WHEN IS A BEE A CUCKOO?
Cuckoo bee
NEVER! However, there are quite a few species of bees that have given up collecting pollen and nectar to feed their own young, and instead lay their eggs in the colonies of other bees, just like the European cuckoo does with other birds. Most cuckoo bees belong to the group Nomadinae, and these generally look a bit waspish, parasitise solitary bee species, and nip in to a nest, lay their egg, and leave. In the genus Bombus, cuckoo bees in the subgenus Psithyrus resemble closely the social bumblebees they parasitise; the cuckoo queens invade the bumblebee colony, kill the queen and take up residence, getting the workers of that colony to raise her own brood.



ETYMOLOGBEE
Just 153 years ago in the Origin of Species, Darwin wrote of humblebees rather than bumblebees, and for centuries before, although both terms were in use, humblebee was more prevalent. For no apparent reason, however, since the end of World War II the term humblebee has fallen into almost complete disuse. The "humble" had nothing to do with pie or low rank, but instead was related to the hum the bees make as they fly. The Latin name for the genus of bumblebees is Bombus, so one might think that the newly adopted preference for the "b" spelling arose that way somehow given the similarity between "humblebee" and "bumblebee". This is actually all much of a muchness: the Latin "bombus" has its origins in the Greek "bombos" meaning "hum".
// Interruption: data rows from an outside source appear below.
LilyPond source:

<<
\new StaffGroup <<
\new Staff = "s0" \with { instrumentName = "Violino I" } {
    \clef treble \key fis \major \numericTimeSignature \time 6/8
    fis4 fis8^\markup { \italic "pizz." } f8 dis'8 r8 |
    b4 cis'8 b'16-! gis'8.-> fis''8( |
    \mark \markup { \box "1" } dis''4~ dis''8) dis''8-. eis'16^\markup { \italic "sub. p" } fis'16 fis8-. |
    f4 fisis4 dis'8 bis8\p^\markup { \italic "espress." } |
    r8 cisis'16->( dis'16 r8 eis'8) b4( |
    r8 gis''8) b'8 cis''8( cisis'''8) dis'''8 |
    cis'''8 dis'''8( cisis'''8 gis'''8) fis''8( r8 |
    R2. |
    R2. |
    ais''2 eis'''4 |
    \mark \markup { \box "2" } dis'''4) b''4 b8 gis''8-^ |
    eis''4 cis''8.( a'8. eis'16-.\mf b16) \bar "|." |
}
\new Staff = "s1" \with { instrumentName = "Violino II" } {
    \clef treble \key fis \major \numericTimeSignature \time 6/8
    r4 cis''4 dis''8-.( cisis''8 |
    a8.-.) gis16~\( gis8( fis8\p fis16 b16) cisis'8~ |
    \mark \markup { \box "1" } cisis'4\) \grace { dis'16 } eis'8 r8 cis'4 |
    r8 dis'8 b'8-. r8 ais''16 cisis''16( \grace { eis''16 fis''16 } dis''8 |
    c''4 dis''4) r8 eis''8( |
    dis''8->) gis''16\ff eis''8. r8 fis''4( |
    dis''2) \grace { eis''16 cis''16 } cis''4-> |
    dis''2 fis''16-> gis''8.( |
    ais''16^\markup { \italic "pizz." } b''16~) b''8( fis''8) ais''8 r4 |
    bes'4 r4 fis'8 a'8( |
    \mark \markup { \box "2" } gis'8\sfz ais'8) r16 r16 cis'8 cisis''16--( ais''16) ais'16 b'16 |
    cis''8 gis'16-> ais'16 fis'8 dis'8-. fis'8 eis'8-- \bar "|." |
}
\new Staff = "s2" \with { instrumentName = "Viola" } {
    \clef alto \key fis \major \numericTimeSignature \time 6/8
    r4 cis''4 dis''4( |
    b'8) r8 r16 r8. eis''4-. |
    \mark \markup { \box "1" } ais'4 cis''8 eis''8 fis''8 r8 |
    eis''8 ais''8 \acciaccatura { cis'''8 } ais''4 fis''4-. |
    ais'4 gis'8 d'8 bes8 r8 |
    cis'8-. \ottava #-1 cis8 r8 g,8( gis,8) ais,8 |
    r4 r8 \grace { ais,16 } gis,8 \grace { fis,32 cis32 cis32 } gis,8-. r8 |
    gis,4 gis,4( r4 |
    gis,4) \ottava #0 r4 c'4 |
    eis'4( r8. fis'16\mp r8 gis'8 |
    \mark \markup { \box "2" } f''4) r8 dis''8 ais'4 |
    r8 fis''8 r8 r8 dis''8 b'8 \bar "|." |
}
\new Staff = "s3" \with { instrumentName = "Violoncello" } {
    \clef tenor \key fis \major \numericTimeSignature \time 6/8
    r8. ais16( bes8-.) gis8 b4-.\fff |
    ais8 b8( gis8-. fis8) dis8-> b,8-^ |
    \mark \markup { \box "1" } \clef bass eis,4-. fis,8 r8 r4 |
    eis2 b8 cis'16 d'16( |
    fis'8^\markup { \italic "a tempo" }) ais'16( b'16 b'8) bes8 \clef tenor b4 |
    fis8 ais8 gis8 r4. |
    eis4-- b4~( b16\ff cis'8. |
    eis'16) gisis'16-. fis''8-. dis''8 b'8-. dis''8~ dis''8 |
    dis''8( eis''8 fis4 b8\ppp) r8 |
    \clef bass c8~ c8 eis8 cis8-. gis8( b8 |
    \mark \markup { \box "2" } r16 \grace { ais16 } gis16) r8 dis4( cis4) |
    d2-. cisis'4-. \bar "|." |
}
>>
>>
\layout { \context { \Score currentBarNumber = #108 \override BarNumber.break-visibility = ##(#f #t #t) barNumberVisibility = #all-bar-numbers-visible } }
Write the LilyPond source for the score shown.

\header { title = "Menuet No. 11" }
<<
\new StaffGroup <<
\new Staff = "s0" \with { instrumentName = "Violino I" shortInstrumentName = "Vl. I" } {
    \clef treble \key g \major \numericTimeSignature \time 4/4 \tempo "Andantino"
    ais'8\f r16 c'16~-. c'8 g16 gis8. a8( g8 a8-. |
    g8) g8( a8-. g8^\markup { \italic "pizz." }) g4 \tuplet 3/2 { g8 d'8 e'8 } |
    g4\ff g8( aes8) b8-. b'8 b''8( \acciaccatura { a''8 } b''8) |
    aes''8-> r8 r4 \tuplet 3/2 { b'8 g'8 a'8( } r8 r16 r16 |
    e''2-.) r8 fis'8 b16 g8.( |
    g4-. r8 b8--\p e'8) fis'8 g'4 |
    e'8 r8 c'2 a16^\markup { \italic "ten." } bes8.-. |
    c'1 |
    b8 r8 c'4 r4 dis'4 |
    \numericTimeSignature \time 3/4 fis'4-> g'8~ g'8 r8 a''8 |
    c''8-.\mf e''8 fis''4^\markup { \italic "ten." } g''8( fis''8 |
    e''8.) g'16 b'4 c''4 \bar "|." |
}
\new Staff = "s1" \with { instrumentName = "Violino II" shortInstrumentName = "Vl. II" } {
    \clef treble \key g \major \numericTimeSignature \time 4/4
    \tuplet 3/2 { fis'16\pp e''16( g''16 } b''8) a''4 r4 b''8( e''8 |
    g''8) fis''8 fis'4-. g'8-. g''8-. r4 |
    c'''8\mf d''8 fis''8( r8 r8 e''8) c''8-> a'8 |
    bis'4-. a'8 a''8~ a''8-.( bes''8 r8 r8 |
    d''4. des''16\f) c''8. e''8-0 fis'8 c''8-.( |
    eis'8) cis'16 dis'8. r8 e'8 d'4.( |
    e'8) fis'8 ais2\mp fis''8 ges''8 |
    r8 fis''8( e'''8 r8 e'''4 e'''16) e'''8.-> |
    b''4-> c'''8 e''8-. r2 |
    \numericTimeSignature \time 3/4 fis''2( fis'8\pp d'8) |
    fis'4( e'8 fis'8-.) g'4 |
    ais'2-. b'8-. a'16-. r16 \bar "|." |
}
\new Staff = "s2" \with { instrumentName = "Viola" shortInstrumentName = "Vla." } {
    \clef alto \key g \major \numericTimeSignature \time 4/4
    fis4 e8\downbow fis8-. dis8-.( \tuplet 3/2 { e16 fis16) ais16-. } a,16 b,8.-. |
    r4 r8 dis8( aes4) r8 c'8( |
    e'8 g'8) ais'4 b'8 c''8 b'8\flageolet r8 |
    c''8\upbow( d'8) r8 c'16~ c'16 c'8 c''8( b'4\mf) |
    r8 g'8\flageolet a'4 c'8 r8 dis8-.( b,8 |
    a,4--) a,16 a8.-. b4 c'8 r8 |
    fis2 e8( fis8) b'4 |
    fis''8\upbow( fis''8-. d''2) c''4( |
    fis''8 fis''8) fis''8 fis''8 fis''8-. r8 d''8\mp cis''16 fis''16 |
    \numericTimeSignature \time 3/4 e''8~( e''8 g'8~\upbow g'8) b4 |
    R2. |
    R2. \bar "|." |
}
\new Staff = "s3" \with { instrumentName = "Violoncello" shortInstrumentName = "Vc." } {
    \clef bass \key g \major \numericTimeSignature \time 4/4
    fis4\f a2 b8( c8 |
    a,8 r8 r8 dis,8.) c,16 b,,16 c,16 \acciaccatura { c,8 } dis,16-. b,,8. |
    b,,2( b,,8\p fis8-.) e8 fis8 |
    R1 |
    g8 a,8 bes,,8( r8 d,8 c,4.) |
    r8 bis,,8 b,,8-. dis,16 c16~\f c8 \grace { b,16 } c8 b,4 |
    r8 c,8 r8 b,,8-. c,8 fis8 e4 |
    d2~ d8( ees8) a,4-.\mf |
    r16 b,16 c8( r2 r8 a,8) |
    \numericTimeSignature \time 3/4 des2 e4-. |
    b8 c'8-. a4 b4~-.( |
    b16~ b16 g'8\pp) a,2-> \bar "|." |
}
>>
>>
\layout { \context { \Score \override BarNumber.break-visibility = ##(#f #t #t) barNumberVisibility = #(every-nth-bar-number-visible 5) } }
STINGLESS, CARPENTER, MASON, SWEAT
No, I'm not counting cherry stones. There's basically crap loads of bees -- like honeybees, bumblebees, cuckoo bees, many of their names describe their habits. Sweat bees are attracted to human sweat, as such you'd think I'd be more familiar with them than I am. Most stingless bees are social relatives of honeybees that, you guessed it, can't sting because their stingers are greatly reduced; although several other groups of bees have lost their stings, and are also stingless bees but not known as such. Carpenter bees nest in holes in wood, bamboo, or structural timber. Mason bees make compartments of mud or clay in their nests. Orchid bees are bees from central and south America that gather fragrances from orchids. There are so many bees that some of them don't even have common names: the 25 species in the smallest family of bees, the Stenotritidae, are known only by their latin binomials.
Orchid bee


TWO BEES OR NOT TWO BEES
Although we often think of bees as social animals, the vast majority of species aren't. The same is true of wasps and sawflies their hymenopteran cousins. Rather than being common to all hymenoptera, sociality has evolved numerous occasions within the group. The reason bees, ants, and wasps are prone to sociality is probably to do with the haplodiploid method of sex determination, which means that males arise from unfertilised (haploid; one set of chromosomes) eggs, but females arise from fertilised (diploid; two sets) eggs -- this means that sisters are often more closely related to each other than to their mothers or fathers, which means that cooperation between sisters will lead to evolutionary success.



BEE GEEKERY
Actually, sometimes diploid bees will be males, but that's because they share identical copies of the genes that determine sex on both the relevant chromosomes (normally the copies of these genes on two different chromosomes in a pair would differ).  The likelihood of a queen producing a diploid drone increases if the male she mates with is a close relative. Diploid drones are less fertile than haploid drones, so actually detrimental to a colony -- workers typically sniff out diploid drones and kill the larvae before they develop too far, thus saving the hive the energy of raising them.


EPBEELOGUE
This, er, brief foray into the world of bees reflects some things I thought interesting about bees, some things I'd wondered about, and then some interesting things I found out while researching the things I had pondered. There's about a million and one things known about bees that I have not even scraped the surface of, and even more that people don't know about bees. But don't you worry, I am sure to return to the topic in future AOTWs. One might say "I'll bee back".

2 comments:

  1. You're speaking my language, Hayward.

    ReplyDelete
    Replies
    1. Alice, my greatest qualm about doing this post was that you would read it and pick up factual inaccuracies. When it comes to bees, you are IT.